▶ Stored data:
____
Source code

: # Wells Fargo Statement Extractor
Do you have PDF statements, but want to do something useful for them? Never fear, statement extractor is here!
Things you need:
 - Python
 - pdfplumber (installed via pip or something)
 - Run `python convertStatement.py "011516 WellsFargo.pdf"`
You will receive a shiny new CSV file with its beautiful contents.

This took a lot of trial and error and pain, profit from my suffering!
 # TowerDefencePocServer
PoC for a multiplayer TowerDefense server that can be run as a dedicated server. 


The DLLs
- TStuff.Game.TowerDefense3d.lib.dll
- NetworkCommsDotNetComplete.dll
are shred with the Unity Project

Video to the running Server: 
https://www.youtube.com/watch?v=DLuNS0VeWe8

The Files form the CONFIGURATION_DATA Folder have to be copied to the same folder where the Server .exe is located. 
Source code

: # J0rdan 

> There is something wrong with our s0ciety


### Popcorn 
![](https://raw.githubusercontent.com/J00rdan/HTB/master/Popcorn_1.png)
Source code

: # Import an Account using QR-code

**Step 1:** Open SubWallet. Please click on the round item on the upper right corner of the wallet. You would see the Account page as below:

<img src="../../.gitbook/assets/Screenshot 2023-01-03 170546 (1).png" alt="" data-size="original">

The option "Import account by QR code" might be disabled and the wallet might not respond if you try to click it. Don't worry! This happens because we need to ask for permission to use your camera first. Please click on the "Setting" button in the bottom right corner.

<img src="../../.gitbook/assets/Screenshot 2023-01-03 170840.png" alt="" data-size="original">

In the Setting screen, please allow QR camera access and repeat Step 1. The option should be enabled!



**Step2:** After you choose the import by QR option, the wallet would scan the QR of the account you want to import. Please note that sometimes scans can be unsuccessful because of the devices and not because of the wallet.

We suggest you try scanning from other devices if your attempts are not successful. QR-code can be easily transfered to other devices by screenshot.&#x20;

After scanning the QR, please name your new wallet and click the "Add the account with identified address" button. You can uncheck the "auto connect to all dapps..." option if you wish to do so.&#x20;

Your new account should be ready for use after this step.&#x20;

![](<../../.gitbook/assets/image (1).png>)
____
▶ What the task asks: Reproduce the records word for word, starting at their very first line and ending at the line that contains "You will receive", with that line included.

▶ Task result:
Source code

: # Wells Fargo Statement Extractor
Do you have PDF statements, but want to do something useful for them? Never fear, statement extractor is here!
Things you need:
 - Python
 - pdfplumber (installed via pip or something)
 - Run `python convertStatement.py "011516 WellsFargo.pdf"`
You will receive a shiny new CSV file with its beautiful contents.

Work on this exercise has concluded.